__Task details__.
Output the text lines of every record below verbatim, leaving out the pictures.

__Source data__.

○ ○ ○ ○

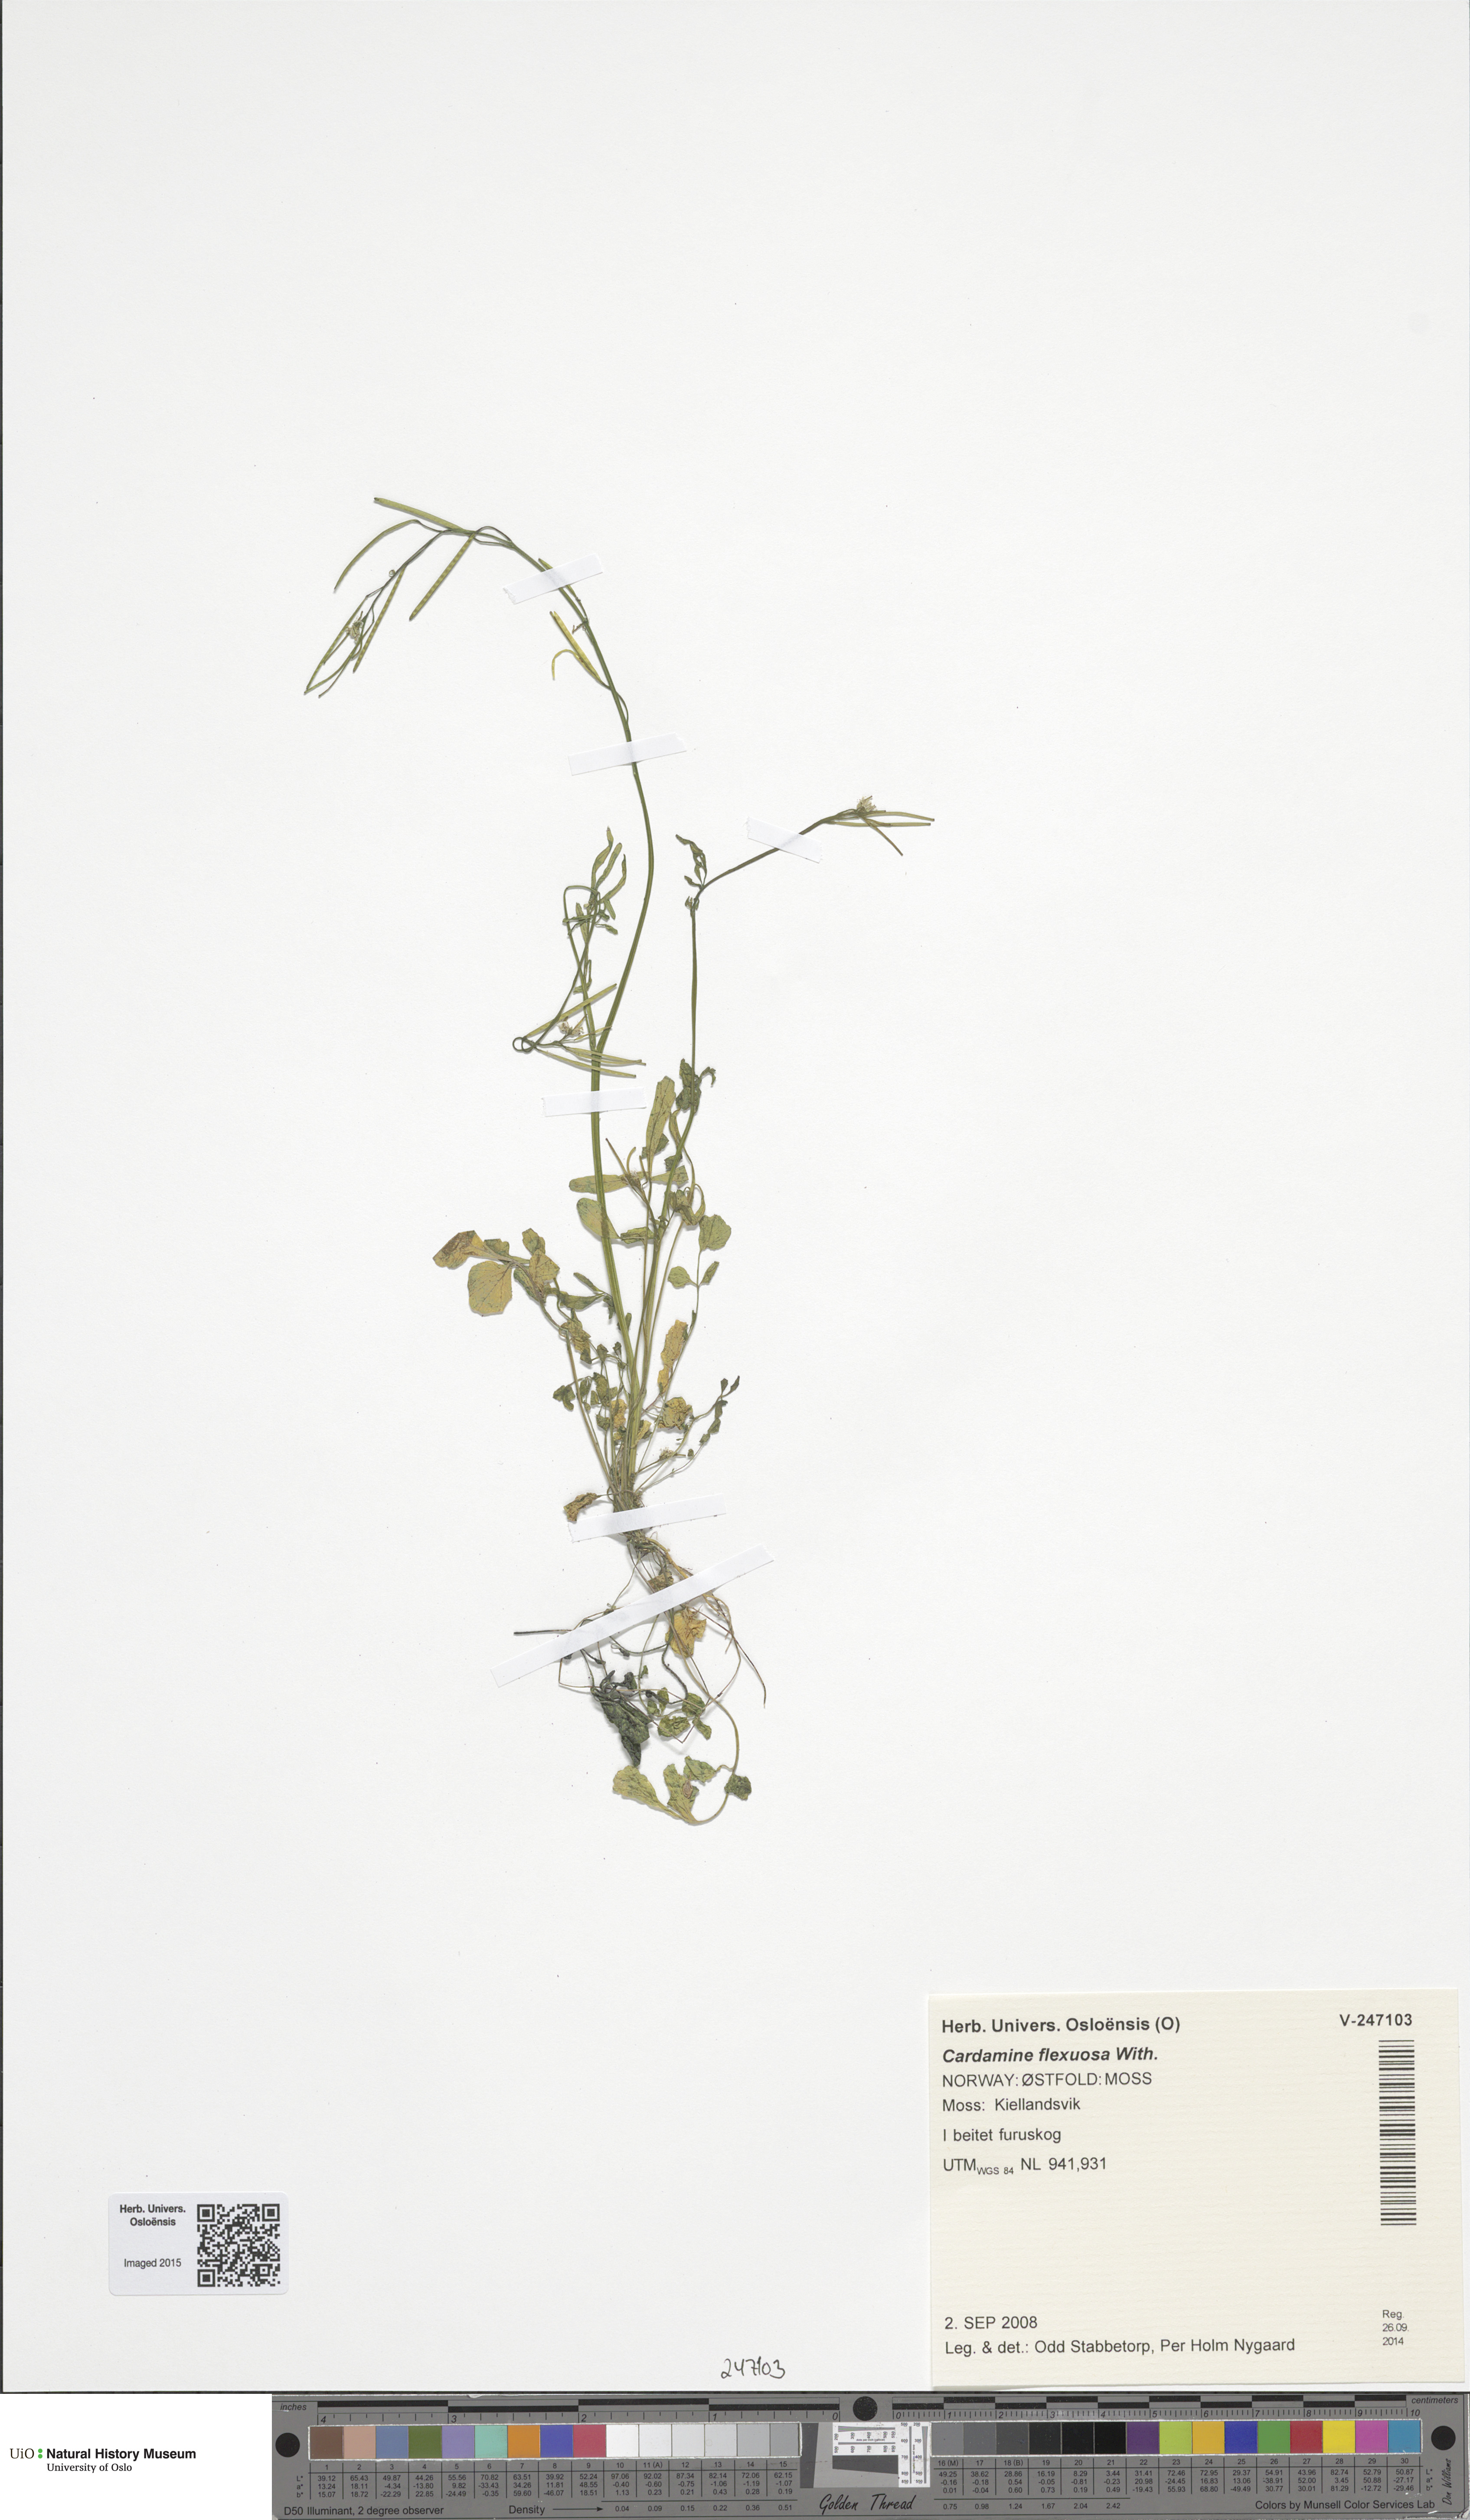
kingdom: Plantae
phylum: Tracheophyta
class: Magnoliopsida
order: Brassicales
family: Brassicaceae
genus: Cardamine
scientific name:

○ ○ ○ ○

__Finished answer__.
kingdom: Plantae
phylum: Tracheophyta
class: Magnoliopsida
order: Brassicales
family: Brassicaceae
genus: Cardamine
scientific name:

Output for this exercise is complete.